Mimo’nun iyimserliği ve neşesi onu şehirlerle ve doğup büyüdüğü yerle kurduğu etkileşimde edilgen ve şeyleri sorgulamasız kabul eden bir kimseye dönüştürmüyor. Pek sevdiği Görünmez Ada’sını yeri geldiğinde eleştirmekten, sorgulamaktan geri durmuyor. Nitekim Londra’ya taşınacaklarında ada halkı toplanıp onlar adına karar verdikleri vakit ütopik adanın karar alma mekanizmasını şöyle sorguluyor: “Birimizin kararı hepimizin kaderi. Bu yüzden hepimiz birden veriyor birimizin kararını. Peki ama bu arada özgürlüğümüze ne oluyor? Ancak ülkemizin kurallarına uydukça mı özgürüz?
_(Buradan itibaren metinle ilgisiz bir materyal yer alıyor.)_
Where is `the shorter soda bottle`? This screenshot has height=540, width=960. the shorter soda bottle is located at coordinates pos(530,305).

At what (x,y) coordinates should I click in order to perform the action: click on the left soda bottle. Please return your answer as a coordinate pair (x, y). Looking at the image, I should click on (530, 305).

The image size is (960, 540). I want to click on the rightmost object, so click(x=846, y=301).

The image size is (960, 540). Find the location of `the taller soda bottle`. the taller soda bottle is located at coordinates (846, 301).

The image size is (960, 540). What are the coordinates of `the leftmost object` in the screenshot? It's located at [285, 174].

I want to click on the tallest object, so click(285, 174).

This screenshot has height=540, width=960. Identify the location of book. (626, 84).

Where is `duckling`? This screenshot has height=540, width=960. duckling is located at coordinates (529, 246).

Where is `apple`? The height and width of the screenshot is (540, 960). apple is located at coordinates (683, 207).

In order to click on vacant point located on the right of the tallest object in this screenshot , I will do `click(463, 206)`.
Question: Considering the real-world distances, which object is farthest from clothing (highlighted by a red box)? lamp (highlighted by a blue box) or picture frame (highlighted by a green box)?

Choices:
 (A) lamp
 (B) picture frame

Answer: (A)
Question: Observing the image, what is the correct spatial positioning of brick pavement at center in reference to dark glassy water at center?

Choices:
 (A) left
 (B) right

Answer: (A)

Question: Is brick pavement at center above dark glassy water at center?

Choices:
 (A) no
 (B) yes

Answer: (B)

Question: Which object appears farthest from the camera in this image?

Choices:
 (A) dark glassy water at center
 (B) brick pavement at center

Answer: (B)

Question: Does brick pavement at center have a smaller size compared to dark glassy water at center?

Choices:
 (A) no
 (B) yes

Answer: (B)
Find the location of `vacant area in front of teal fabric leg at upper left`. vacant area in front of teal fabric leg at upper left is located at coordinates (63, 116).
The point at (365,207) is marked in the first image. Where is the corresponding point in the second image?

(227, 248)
Özgürlüğün sınırları var mı? Olmalı mı? Özgür olmayan bir var oluş gerçek bir var oluş mu yoksa sanrı mı?” (80) Londra’ya gittiğinde ise bu sefer farklı sorgulamalar ve tespitler beliriyor kafasında Mimo’nun. Şehirlerin onda oluşturduğu etkiler duyguları ve yaşantısını etkiliyor. 
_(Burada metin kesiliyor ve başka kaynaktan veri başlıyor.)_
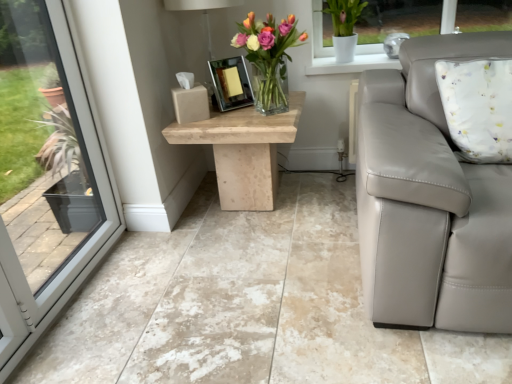
The image size is (512, 384). I want to click on beige marble floor at center, so click(232, 301).

What do you see at coordinates (243, 151) in the screenshot? Image resolution: width=512 pixels, height=384 pixels. I see `natural stone table at center` at bounding box center [243, 151].

Image resolution: width=512 pixels, height=384 pixels. In order to click on matte white lamp at upper center in this screenshot , I will do `click(202, 13)`.

This screenshot has height=384, width=512. What do you see at coordinates (268, 57) in the screenshot?
I see `translucent glass vase at center` at bounding box center [268, 57].

The height and width of the screenshot is (384, 512). I want to click on translucent glass vase at center, so click(x=268, y=57).

This screenshot has height=384, width=512. I want to click on beige marble floor at center, so click(232, 301).

Can you tell me how much matte white lamp at upper center and translucent glass vase at center differ in facing direction?

9.73e-05 degrees separate the facing orientations of matte white lamp at upper center and translucent glass vase at center.

Considering the sizes of matte white lamp at upper center and translucent glass vase at center in the image, is matte white lamp at upper center taller or shorter than translucent glass vase at center?

matte white lamp at upper center is taller than translucent glass vase at center.

Which is in front, matte white lamp at upper center or translucent glass vase at center?

translucent glass vase at center is closer to the camera.

Are matte white lamp at upper center and translucent glass vase at center located far from each other?

No.

Is beige marble floor at center aimed at translucent glass vase at center?

No, beige marble floor at center is not oriented towards translucent glass vase at center.

Are beige marble floor at center and translucent glass vase at center far apart?

Actually, beige marble floor at center and translucent glass vase at center are a little close together.

In order to click on floral arrangement that appears behind the beige marble floor at center in this screenshot , I will do `click(268, 57)`.

Which object is thinner, beige marble floor at center or translucent glass vase at center?

With smaller width is translucent glass vase at center.

Does point (322, 190) come in front of point (233, 5)?

That is False.

Is beige marble floor at center positioned far away from matte white lamp at upper center?

Absolutely, beige marble floor at center is distant from matte white lamp at upper center.

Can you confirm if beige marble floor at center is smaller than matte white lamp at upper center?

No, beige marble floor at center is not smaller than matte white lamp at upper center.

Is matte white lamp at upper center surrounded by beige marble floor at center?

No, matte white lamp at upper center is not inside beige marble floor at center.

From a real-world perspective, is translucent glass vase at center over shiny silver picture frame at center?

Indeed, from a real-world perspective, translucent glass vase at center stands above shiny silver picture frame at center.

Who is taller, translucent glass vase at center or shiny silver picture frame at center?

translucent glass vase at center.

How much distance is there between translucent glass vase at center and shiny silver picture frame at center?

They are 7.11 inches apart.

Which is closer, (291, 28) or (224, 79)?

Point (291, 28).

Considering their positions, is natural stone table at center located in front of or behind shiny silver picture frame at center?

natural stone table at center is positioned closer to the viewer than shiny silver picture frame at center.

Which of these two, natural stone table at center or shiny silver picture frame at center, stands shorter?

shiny silver picture frame at center is shorter.

At what (x,y) coordinates should I click in order to perform the action: click on picture frame above the natural stone table at center (from the image's perspective). Please return your answer as a coordinate pair (x, y). Looking at the image, I should click on (231, 83).

Does natural stone table at center have a greater width compared to shiny silver picture frame at center?

Yes.

From the image's perspective, is translucent glass vase at center located above beige marble floor at center?

Yes, from the image's perspective, translucent glass vase at center is above beige marble floor at center.

Does point (275, 87) appear closer or farther from the camera than point (167, 347)?

Point (275, 87) appears to be farther away from the viewer than point (167, 347).

Does translucent glass vase at center have a greater width compared to beige marble floor at center?

In fact, translucent glass vase at center might be narrower than beige marble floor at center.

Is the surface of translucent glass vase at center in direct contact with beige marble floor at center?

translucent glass vase at center and beige marble floor at center are clearly separated.

Who is more distant, beige marble floor at center or shiny silver picture frame at center?

shiny silver picture frame at center is behind.

In the scene shown: Is beige marble floor at center shorter than shiny silver picture frame at center?

Correct, beige marble floor at center is not as tall as shiny silver picture frame at center.

Is point (136, 257) behind point (246, 77)?

That is False.

In the image, there is a matte white lamp at upper center. Identify the location of floral arrangement below it (from the image's perspective). (268, 57).

Locate an element on the screen. concrete that appears on the left of translucent glass vase at center is located at coordinates (232, 301).

Considering their positions, is matte white lamp at upper center positioned closer to beige marble floor at center than translucent glass vase at center?

The object closer to beige marble floor at center is translucent glass vase at center.

Which object lies further to the anchor point natural stone table at center, translucent glass vase at center or beige marble floor at center?

beige marble floor at center lies further to natural stone table at center than the other object.

Which object lies further to the anchor point translucent glass vase at center, natural stone table at center or shiny silver picture frame at center?

Among the two, natural stone table at center is located further to translucent glass vase at center.

When comparing their distances from natural stone table at center, does beige marble floor at center or matte white lamp at upper center seem closer?

Among the two, beige marble floor at center is located nearer to natural stone table at center.

Estimate the real-world distances between objects in this image. Which object is closer to shiny silver picture frame at center, matte white lamp at upper center or natural stone table at center?

natural stone table at center is closer to shiny silver picture frame at center.

Which object lies further to the anchor point matte white lamp at upper center, translucent glass vase at center or shiny silver picture frame at center?

The object further to matte white lamp at upper center is shiny silver picture frame at center.

Considering their positions, is shiny silver picture frame at center positioned closer to natural stone table at center than matte white lamp at upper center?

shiny silver picture frame at center lies closer to natural stone table at center than the other object.

From the image, which object appears to be nearer to translucent glass vase at center, matte white lamp at upper center or shiny silver picture frame at center?

shiny silver picture frame at center lies closer to translucent glass vase at center than the other object.

In order to click on floral arrangement between matte white lamp at upper center and natural stone table at center vertically in this screenshot , I will do `click(268, 57)`.

Find the location of a particular element. floral arrangement between matte white lamp at upper center and beige marble floor at center from top to bottom is located at coordinates (268, 57).

The width and height of the screenshot is (512, 384). I want to click on picture frame between translucent glass vase at center and natural stone table at center in the vertical direction, so click(231, 83).

At what (x,y) coordinates should I click in order to perform the action: click on table between beige marble floor at center and shiny silver picture frame at center in the front-back direction. Please return your answer as a coordinate pair (x, y). The width and height of the screenshot is (512, 384). Looking at the image, I should click on (243, 151).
Ada halkının dili olan Çiçekçe ve ada halkına verilen isimler naifliği ve kitabın edebi dilini kuran unsurların karanlıktan beslenmeyişini simgeliyor. İnsandan çok çiçeğe benzeyen halkıyla -ve bu yüzden doğan bebeklere ten rengine uygun çiçek isimleri verilen- bu zarif adada herkesin ten renginin ayrı olması farklılıkların zenginliğini ve birleştiriciliğini simgelerken bütün değerlerin çöktüğü bu karanlık çağda yazarın üslubunu hâlâ karanlıktan beslenmeyen bir edebiyatın varlığının umut verdiği bir evrene çekiyor. Romanda deneyimlenen bütün kötücül duygulara karşın dans, fotoğraf, sanat, aralarda yazarın yeri geldikçe metne eklemlediği şiirler ve şarkılar; dünyaya neşeyle, sanatla ve iyimserlikle bakmaya devam etmek isteyen okura oldukça tatmin edecek bir okuma deneyimi sunuyor.